Foi inevitável não formar inúmeras perguntas na minha cabeça, dúvidas que eu mal conseguia ordenar, queria poder responder todas de uma só vez. 

Agora mesmo, eu não conseguia identificar quem mais lhe chamava atenção na foto. 

—Deu pra ficar me seguindo agora? —Perguntou ríspido.  

—Não estou te seguindo, estou admirando o mural de troféus, precisa de autorização pra isso? —Rebati com outra pergunta sarcástica. —Ou existe alguma regra de revezamento? —Jony revirou os olhos impaciente. Saindo logo em seguida. —Você gosta dela?

—Agora você está me seguindo! —Ignorou minha pergunta. 

—Está na cara que sim. —Concluí segura. 

—Está caçando encrenca novata. Quer desafiar meu primo? É eu sou o melhor caminho pra isso, mas não pense que vou te livrar quando precisar de ajuda. —Jony estava apenas andando rápido, já eu parecia um pato manco para acompanhar seus passos sem parecer que estava correndo. 

—Não preciso de você para me meter em encrenca, tampouco para sair de uma. E se quisesse desafiar alguém, seria alguém a altura.

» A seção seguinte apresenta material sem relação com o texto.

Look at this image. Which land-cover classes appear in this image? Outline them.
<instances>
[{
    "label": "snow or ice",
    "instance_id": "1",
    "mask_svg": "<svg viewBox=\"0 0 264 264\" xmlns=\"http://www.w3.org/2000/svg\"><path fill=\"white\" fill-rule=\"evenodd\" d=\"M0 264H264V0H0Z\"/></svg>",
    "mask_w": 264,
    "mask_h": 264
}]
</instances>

—Está dizendo que eu estou a sua altura e não ele? Saiba que não foi um elogio se essa foi sua intensão. —Ele ao menos me olhava, mas estava cada vez mais maleável. 

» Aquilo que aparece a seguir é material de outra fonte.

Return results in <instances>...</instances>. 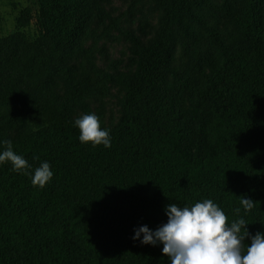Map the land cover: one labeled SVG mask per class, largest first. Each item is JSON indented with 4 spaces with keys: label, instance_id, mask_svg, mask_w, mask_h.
<instances>
[{
    "label": "trees",
    "instance_id": "trees-1",
    "mask_svg": "<svg viewBox=\"0 0 264 264\" xmlns=\"http://www.w3.org/2000/svg\"><path fill=\"white\" fill-rule=\"evenodd\" d=\"M37 4L0 37V140L30 166L0 164V264H169L133 229L204 199L228 224L242 216L249 237L264 234V0H131L100 34V0ZM148 5L158 18L143 44L123 22ZM121 36L140 56L136 73L97 63L100 42ZM113 88L120 118L108 123ZM88 113L109 148L79 142L73 121ZM44 161L53 177L33 186ZM241 196L254 202L247 213Z\"/></svg>",
    "mask_w": 264,
    "mask_h": 264
},
{
    "label": "clouds",
    "instance_id": "clouds-1",
    "mask_svg": "<svg viewBox=\"0 0 264 264\" xmlns=\"http://www.w3.org/2000/svg\"><path fill=\"white\" fill-rule=\"evenodd\" d=\"M73 126L79 130L80 143H91L93 147L111 146L109 130L100 127L95 113L80 116L73 121ZM0 148V164L9 162L13 171L30 167L23 156L13 151L10 140H0ZM52 177L50 165L44 161L32 171L31 183L42 188ZM240 206L247 213L254 202L241 196ZM240 210L236 208L235 213L239 214ZM164 212L166 223L155 230L146 225L134 228L132 240L142 245H162L161 254L168 258L169 264H264V234L256 233L249 237L242 216L230 224L226 223L225 213L211 199L184 207L170 203ZM246 237L250 238V244L242 253V241Z\"/></svg>",
    "mask_w": 264,
    "mask_h": 264
},
{
    "label": "rangeland",
    "instance_id": "rangeland-1",
    "mask_svg": "<svg viewBox=\"0 0 264 264\" xmlns=\"http://www.w3.org/2000/svg\"><path fill=\"white\" fill-rule=\"evenodd\" d=\"M131 0H100L104 13L97 16L95 29L100 34L104 27L110 23V18L122 16L128 9ZM30 7L34 12H38L37 0H19L18 6L14 8L7 0H0V37L7 36L16 30V18L21 9ZM106 14L110 18L106 17ZM158 12L154 11L149 5L143 7L142 12L133 19H124L123 26L134 37L138 38L143 44H147L153 37L154 28L157 23ZM27 35L35 39L38 35V29L35 22L24 30ZM114 36L118 33L113 32ZM97 63L101 69L113 74L136 73L141 67L140 56L135 53V46L130 39L121 36L118 42L112 43L108 40H102L99 44V54ZM113 97L108 99V119L113 115L115 123L120 118L118 98L122 93L117 88L112 89Z\"/></svg>",
    "mask_w": 264,
    "mask_h": 264
}]
</instances>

—Nem um, nem outro. Acha que já não lidei com o perigo de verdade? Ficaria surpreso em saber como conquistei meu primeiro amigo. —Sorri orgulhosa. Andrew jamais imaginou quem pagou sua dívida com o agiota no qual se encrencou, e não foi com dinheiro. 

Por sorte o cara me subestimou, e eu claro usei esse rostinho angelical ao meu favor. Correr a cento e oitenta quilômetros por hora em um racha ilegal foi sem dúvidas, uma das maiores adrenalinas que já senti na vida. A moto parecia nem tocar o chão, o vento era tão forte contra o meu corpo, que a sensação era de que me levaria caso soltasse aquele guidão.

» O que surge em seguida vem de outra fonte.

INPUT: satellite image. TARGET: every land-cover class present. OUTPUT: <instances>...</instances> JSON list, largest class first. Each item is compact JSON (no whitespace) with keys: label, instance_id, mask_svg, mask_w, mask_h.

—Não vou ser seu amigo! —Grunhiu debochado. 

—Deveria, eu posso te ajudar com a Aléxia! —Jony parou tão repentinamente que foi impossível frear a tempo. Dei de cara na lateral do seu corpo. Ele segurou meu braço e me encarou furioso, tão profundamente que eu poderia descrever quantos frisos tem a íris dos seus olhos. 

—Fica longe dela! —Rosnou pausadamente, antes de me soltar sem nem um pingo de delicadeza. —E estou avisando para o seu bem! — Jony finalmente saiu sem ser seguido, eu também não era idiota.

Talvez um pouco. 

Pensei, certa de que não iria parar até entender essa merda de vez. Aléxia então é quem estava no centro de tudo isso? 

Ou foi ela quem causou? 

Por que ela seria uma ameaça pra mim? E por que eu deveria manter distância? 

Avistei o painel de matrícula para as aulas experimentais, eu não participei de uma oficialmente, portanto, ainda tinha direito a uma aula de Ballet! 

Isabela Callegari! Assinei em uma reafirmação de que não recebo ordens, e não tenho medo!